----- Material supplied

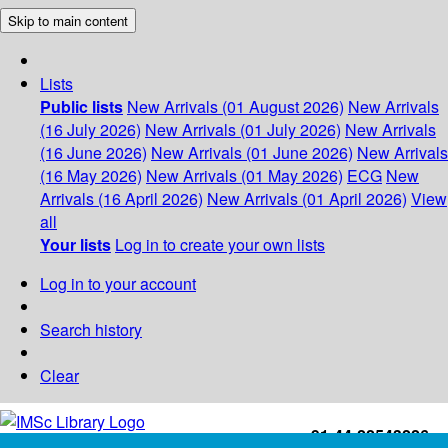
Skip to main content
Lists
Public lists
New Arrivals (01 August 2026)
New Arrivals
(16 July 2026)
New Arrivals (01 July 2026)
New Arrivals
(16 June 2026)
New Arrivals (01 June 2026)
New Arrivals
(16 May 2026)
New Arrivals (01 May 2026)
ECG
New
Arrivals (16 April 2026)
New Arrivals (01 April 2026)
View
all
Your lists
Log in to create your own lists
Log in to your account
Search history
Clear
+91-44-22543226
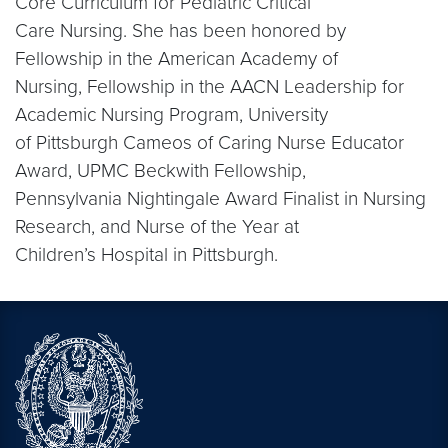
Core Curriculum for Pediatric Critical
Care Nursing. She has been honored by
Fellowship in the American Academy of
Nursing, Fellowship in the AACN Leadership for
Academic Nursing Program, University
of Pittsburgh Cameos of Caring Nurse Educator
Award, UPMC Beckwith Fellowship,
Pennsylvania Nightingale Award Finalist in Nursing
Research, and Nurse of the Year at
Children’s Hospital in Pittsburgh.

----------

_What to do_:
Your answer should consist only of the number of lines in the entries above that include "Award".

_Answer box_:
2